Christmas offers a unique opportunity to share the good news, but it can be difficult to know how to start. Here are 5 keys to sharing your faith during the Christmas season.
Prime with Prayer
Jesus spent 40 days fasting in the desert before beginning his ministry. He also took time away from the crowds to pray throughout his ministry (Luke 5:16). We can follow his example by first talking with God before stepping out into the world this Christmas.
Be intentional with your prayers, asking God to give you opportunities to share your faith with friends, family, neighbors, or even strangers.
Think of specific people in your life and pray that God would bring them closer to himself this Christmas. Pray for wisdom and discernment for yourself in knowing how best to love them.
Start with Service
Again we follow Christ’s example: he healed the sick, fed the hungry, and gave hope to the broken. He didn’t just preach a message, but met physical, emotional, and spiritual needs.
It can be easy to forget amidst all the Christmas cheer that many people are truly hurting at this time of year, whether visibly or beneath the surface. Consider how you can love the people around you and help meet their needs this Christmas.
That can take many forms, whether volunteering with an organization that helps the homeless, or dropping of some fresh baking at your neighbors’ or offering to shovel their driveway.
It’s a lot easier to believe that Jesus loves you when one of his followers has shown that love to you.
Be Open to Opportunities
You don’t have to go far to find Jesus at Christmas, so opportunities to share your faith can come up at almost any time. A spiritual conversation can stem from a simple question — asking how someone is planning to celebrate Christmas, for example — or something entirely unexpected.

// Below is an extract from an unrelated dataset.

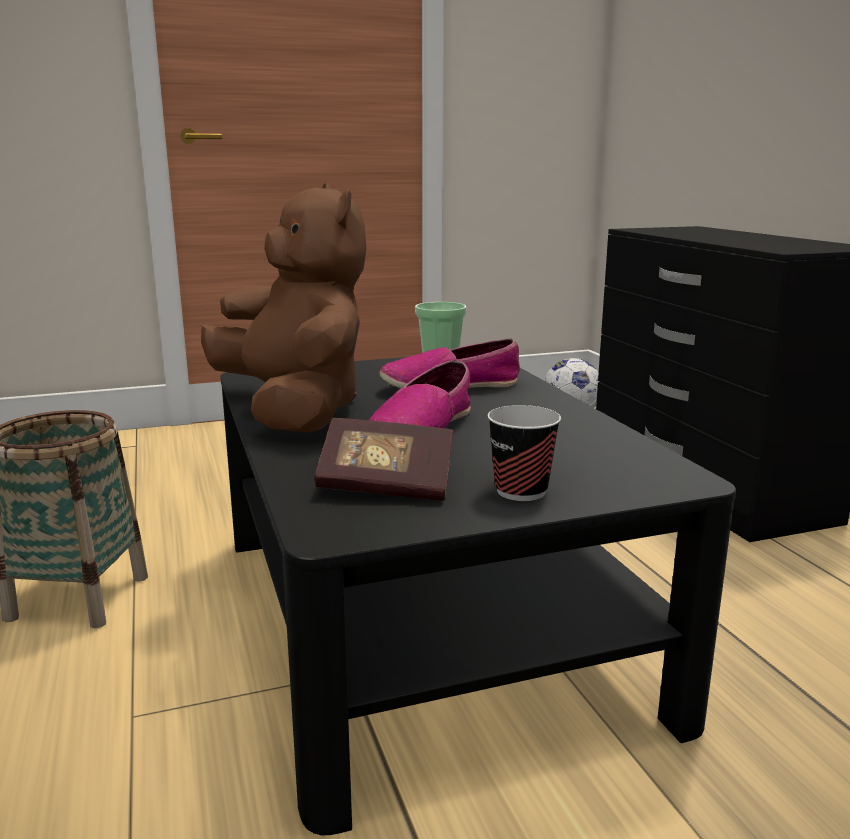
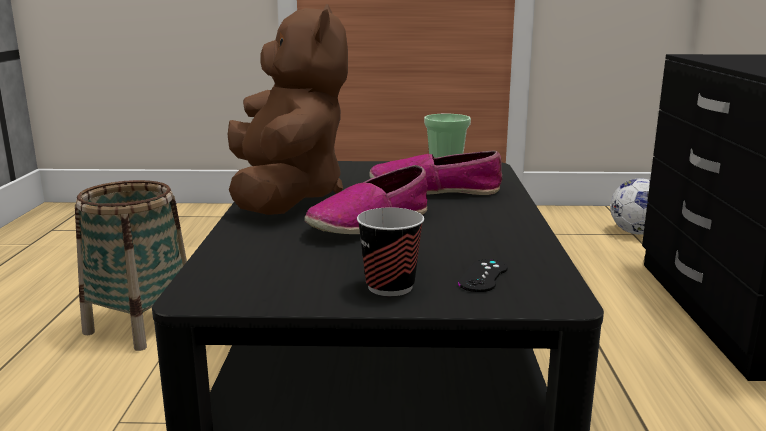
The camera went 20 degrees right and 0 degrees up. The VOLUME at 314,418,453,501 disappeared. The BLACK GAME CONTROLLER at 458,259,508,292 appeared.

A friend, family member, or neighbor who has previously shown no interest in church may be open to attending a Christmas Eve service in person or online. They may just be waiting for an invitation.
If you watch Christmas specials with your family, a conversation could be sparked by Linus' reciting of Luke 2:8-14 in A Charlie Brown Christmas, as he lays aside his security blanket to share the true meaning of Christmas.
Just be ready to listen, ask questions, and find out where they’re coming from.
Move Beyond the Manger
So much of the focus at Christmas time is on the baby Jesus, lying in a manger.
That’s a great starting point for the gospel, but it’s important that the conversation doesn’t stop there. People need to know who he is, why he came, what he accomplished through his death, resurrection and ascension, and how they can follow him and be transformed by him.
Give it to God
Here’s some more good news about the good news: it’s not all up to you.
It can be easy to feel discouraged when it comes to evangelism. All our efforts can seem fruitless at times. But, the Bible is clear on this: we can’t save people. God does that.
It’s also important to know when to step back. Some people won’t be interested in engaging in a spiritual conversation at Christmas for various reasons. We are called to share the good news with those who want to hear it, not force people to hear it whether they want to or not.
But by taking the time to serve and love someone at Christmas, a seed can be planted. We might not even be the ones that see that seed grow, but God is in control and can do amazing things, things that we can’t even begin to imagine.
This doesn’t mean that we share the gospel once and give up. This doesn’t mean that once Christmas is over we go back to living in a Christian bubble, far removed from those who need Jesus. We must continue to serve those around us all year, building relationships, and both living and preaching the gospel as God gives us the opportunities to do so.
Evangelism shouldn’t stop at Christmas.